Directions: Copy all entries exactly, and wherever an entry holds a picture, leave that picture out.
+++ The data
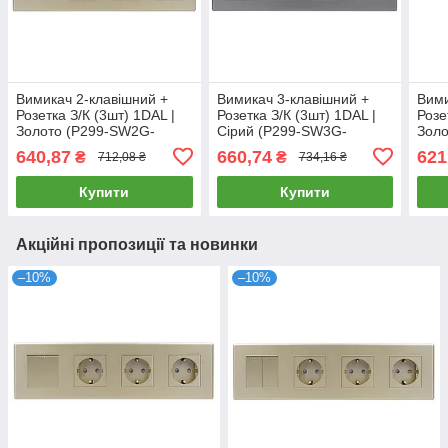
Вимикач 2-клавішний +
Вимикач 3-клавішний +
Вими
Розетка З/К (3шт) 1DAL |
Розетка З/К (3шт) 1DAL |
Розе
Золото (P299-SW2G-
Сірий (P299-SW3G-
Зол
STX3.GD)
STX3.GR)
STX
640,87
660,74
621
₴
₴
712,08 ₴
734,16 ₴
Купити
Купити
Акційні пропозиції та новинки
–10%
–10%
++++++
Exercise response:
Вимикач 2-клавішний +
Вимикач 3-клавішний +
Вими
Розетка З/К (3шт) 1DAL |
Розетка З/К (3шт) 1DAL |
Розе
Золото (P299-SW2G-
Сірий (P299-SW3G-
Зол
STX3.GD)
STX3.GR)
STX
640,87
660,74
621
₴
₴
712,08 ₴
734,16 ₴
Купити
Купити
Акційні пропозиції та новинки
–10%
–10%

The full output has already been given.